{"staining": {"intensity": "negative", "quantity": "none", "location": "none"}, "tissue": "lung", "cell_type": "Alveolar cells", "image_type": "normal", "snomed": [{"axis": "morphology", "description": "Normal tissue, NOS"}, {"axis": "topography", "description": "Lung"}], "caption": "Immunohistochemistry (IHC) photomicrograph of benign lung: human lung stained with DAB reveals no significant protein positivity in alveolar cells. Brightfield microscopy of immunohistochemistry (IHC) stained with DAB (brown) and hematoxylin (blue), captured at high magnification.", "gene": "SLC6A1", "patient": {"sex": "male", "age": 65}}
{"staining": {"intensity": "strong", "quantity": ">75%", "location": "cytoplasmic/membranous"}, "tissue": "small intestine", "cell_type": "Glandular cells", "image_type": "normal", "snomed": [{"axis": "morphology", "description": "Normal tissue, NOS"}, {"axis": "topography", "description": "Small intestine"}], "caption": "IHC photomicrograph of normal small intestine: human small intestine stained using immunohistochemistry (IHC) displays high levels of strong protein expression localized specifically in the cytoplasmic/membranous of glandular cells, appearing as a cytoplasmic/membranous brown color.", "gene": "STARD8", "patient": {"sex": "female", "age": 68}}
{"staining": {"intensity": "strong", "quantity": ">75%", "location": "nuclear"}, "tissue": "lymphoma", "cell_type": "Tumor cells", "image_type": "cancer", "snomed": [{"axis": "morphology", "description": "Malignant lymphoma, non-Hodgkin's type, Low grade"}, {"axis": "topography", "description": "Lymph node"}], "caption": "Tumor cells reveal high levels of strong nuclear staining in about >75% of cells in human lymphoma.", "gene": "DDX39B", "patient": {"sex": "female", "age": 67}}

======

**Instructions for the task**
What you return should match, exactly, the stretch of the listing above that runs from the line with "photomicrograph of normal" to its last line.

**Answer**
{"staining": {"intensity": "strong", "quantity": ">75%", "location": "cytoplasmic/membranous"}, "tissue": "small intestine", "cell_type": "Glandular cells", "image_type": "normal", "snomed": [{"axis": "morphology", "description": "Normal tissue, NOS"}, {"axis": "topography", "description": "Small intestine"}], "caption": "IHC photomicrograph of normal small intestine: human small intestine stained using immunohistochemistry (IHC) displays high levels of strong protein expression localized specifically in the cytoplasmic/membranous of glandular cells, appearing as a cytoplasmic/membranous brown color.", "gene": "STARD8", "patient": {"sex": "female", "age": 68}}
{"staining": {"intensity": "strong", "quantity": ">75%", "location": "nuclear"}, "tissue": "lymphoma", "cell_type": "Tumor cells", "image_type": "cancer", "snomed": [{"axis": "morphology", "description": "Malignant lymphoma, non-Hodgkin's type, Low grade"}, {"axis": "topography", "description": "Lymph node"}], "caption": "Tumor cells reveal high levels of strong nuclear staining in about >75% of cells in human lymphoma.", "gene": "DDX39B", "patient": {"sex": "female", "age": 67}}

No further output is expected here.